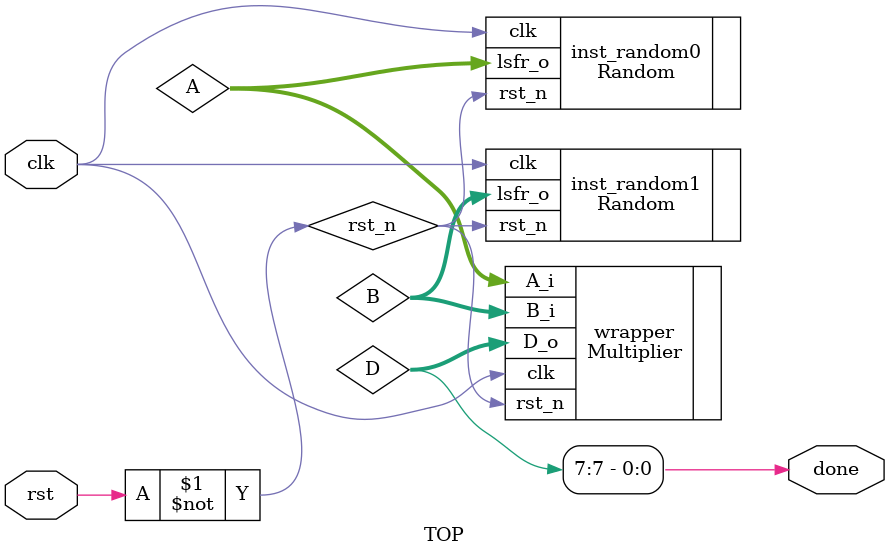
<source format=v>
`timescale 1ns / 1ps


module TOP(
input wire clk,
input wire rst,
output wire done // leds
    );
    wire rst_n;
    assign rst_n = ~rst;
    
    wire [3:0] A;
    wire [3:0] B;
    wire [7:0] D;
    
    //pseudo-random number generation with LFSR
    Random #(.SEED(32'h8456CAD7) ) inst_random0( .clk(clk), .rst_n(rst_n), .lsfr_o(A) );
    Random #(.SEED(32'h897EA5F3) ) inst_random1( .clk(clk), .rst_n(rst_n), .lsfr_o(B) );
    
    Multiplier wrapper( .clk(clk), .rst_n(rst_n), .A_i(A), .B_i(B), .D_o(D) );
    
    assign done = D[7]; // use led to provide output timing constrain
    
endmodule

</source>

※

Task prompt:
Match on "assign": copy every line in the records that has it.

Result for this task:
    assign rst_n = ~rst;
    assign done = D[7]; // use led to provide output timing constrain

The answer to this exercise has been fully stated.